* _WORK TASK_: Whenever a line in the data contains "down", show that line.

* _GIVEN INFORMATION_:
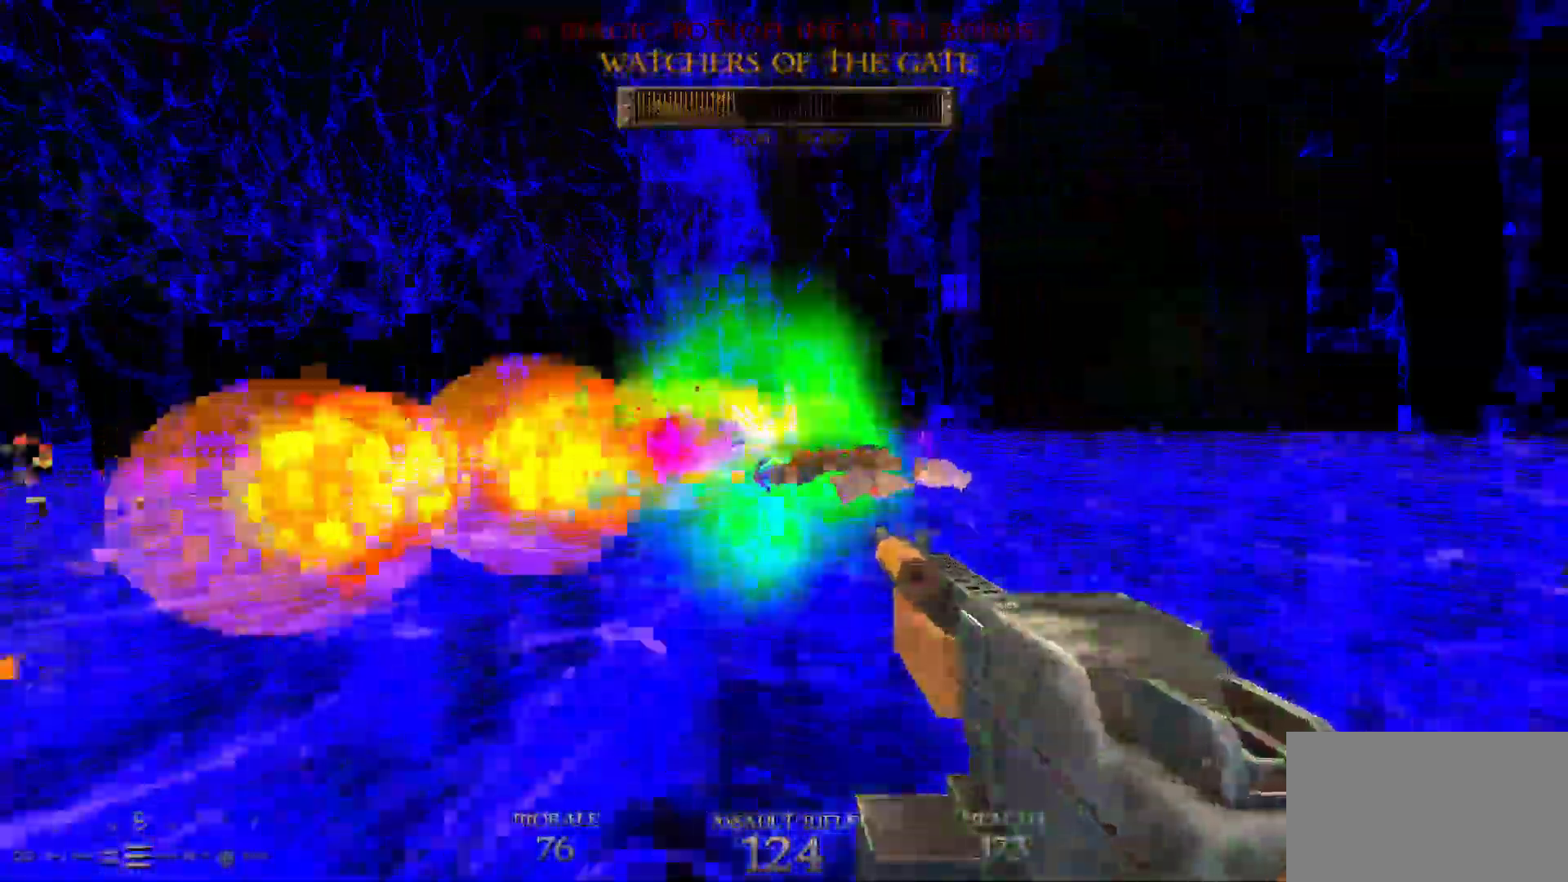
{"keys": ["d", "w"], "mouse": [], "events": [[67, "space", "up"]]}
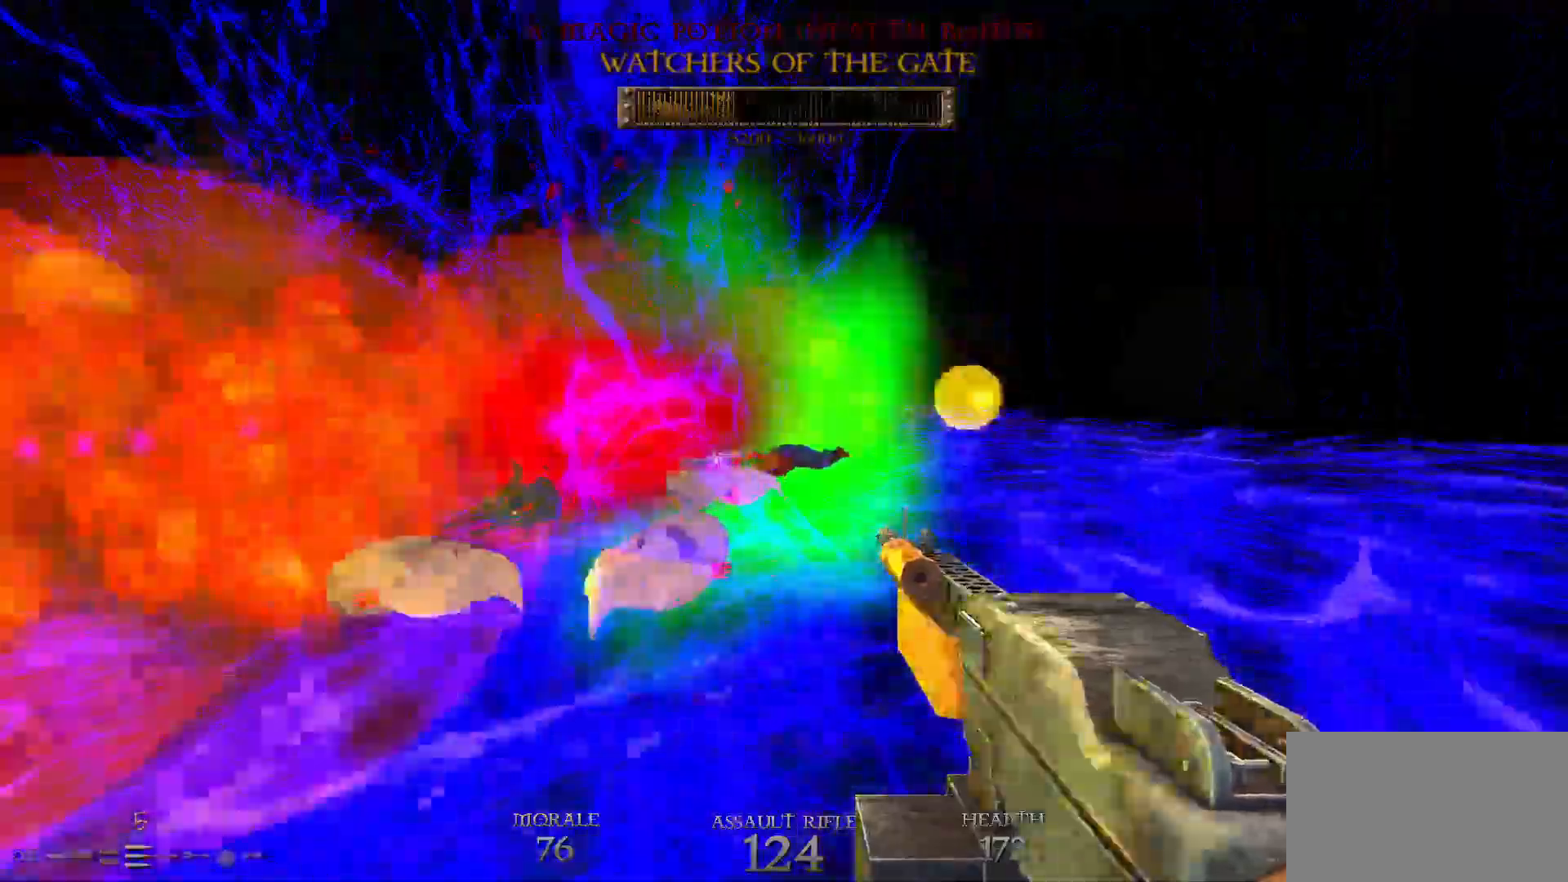
{"keys": ["w"], "mouse": [], "events": [[33, "space", "down"], [183, "space", "up"], [367, "d", "up"]]}
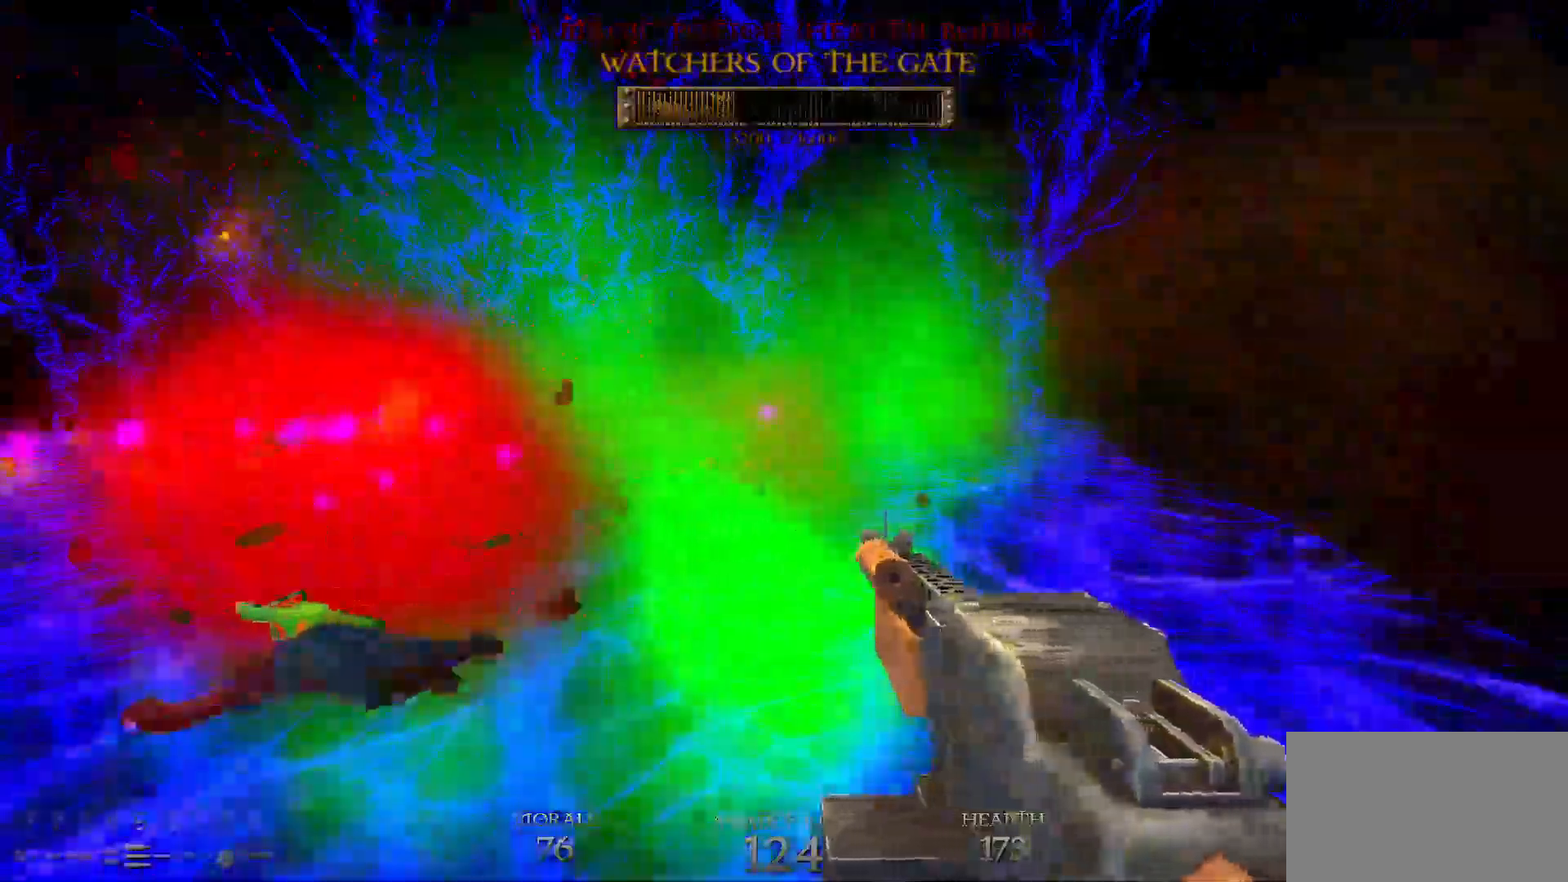
{"keys": ["w"], "mouse": [], "events": [[50, "d", "down"], [183, "space", "down"], [417, "space", "up"], [467, "d", "up"]]}
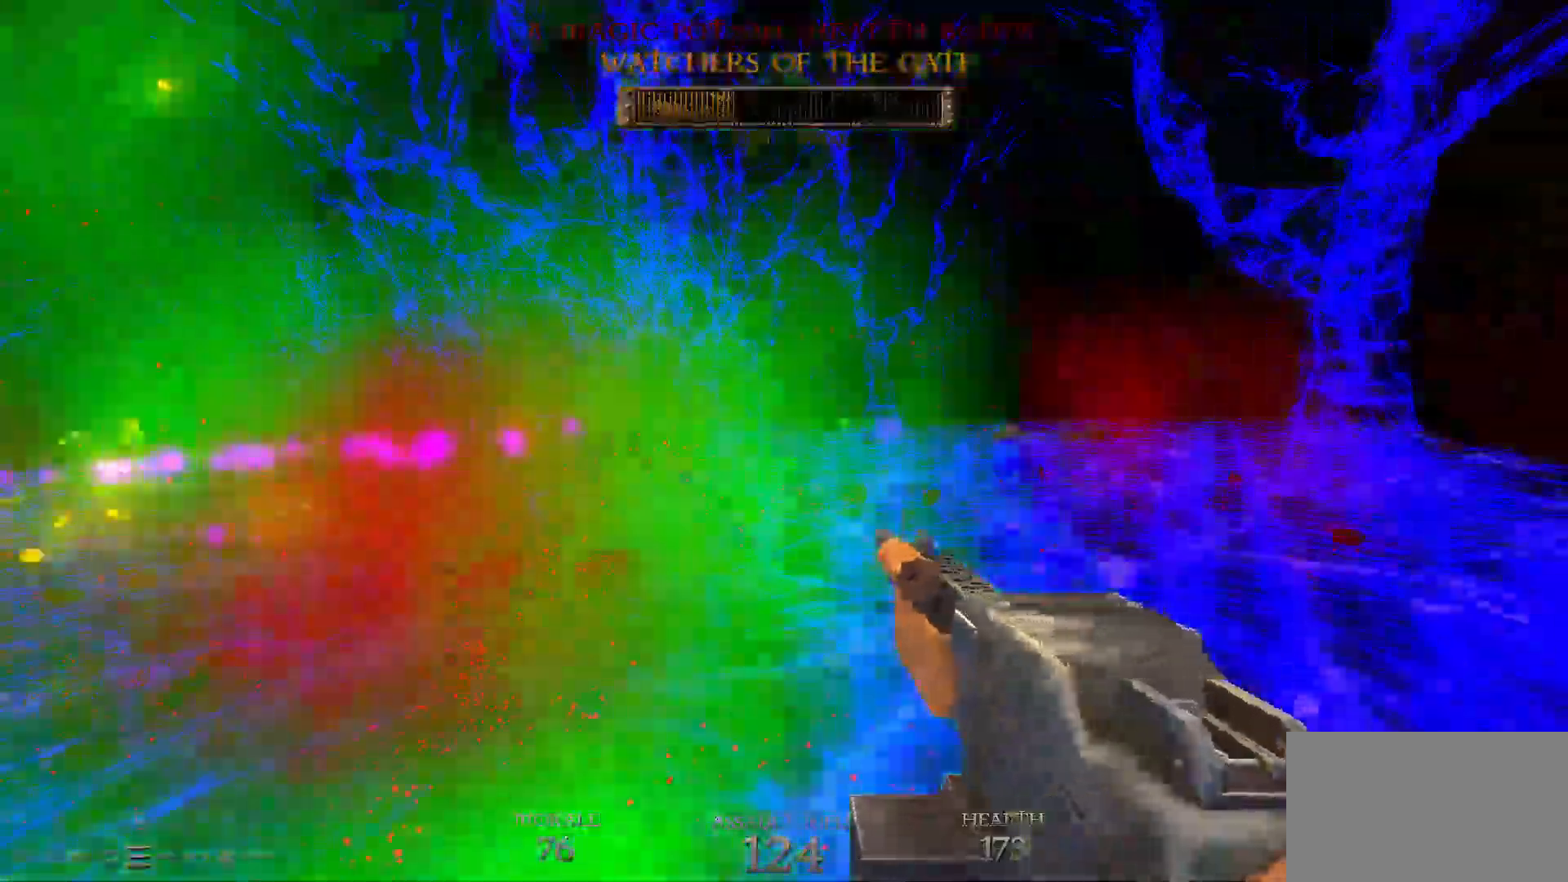
{"keys": ["d", "space", "w"], "mouse": [], "events": [[67, "d", "down"], [317, "space", "down"]]}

* _RESULT OF THIS TASK_:
{"keys": ["w"], "mouse": [], "events": [[33, "space", "down"], [183, "space", "up"], [367, "d", "up"]]}
{"keys": ["w"], "mouse": [], "events": [[50, "d", "down"], [183, "space", "down"], [417, "space", "up"], [467, "d", "up"]]}
{"keys": ["d", "space", "w"], "mouse": [], "events": [[67, "d", "down"], [317, "space", "down"]]}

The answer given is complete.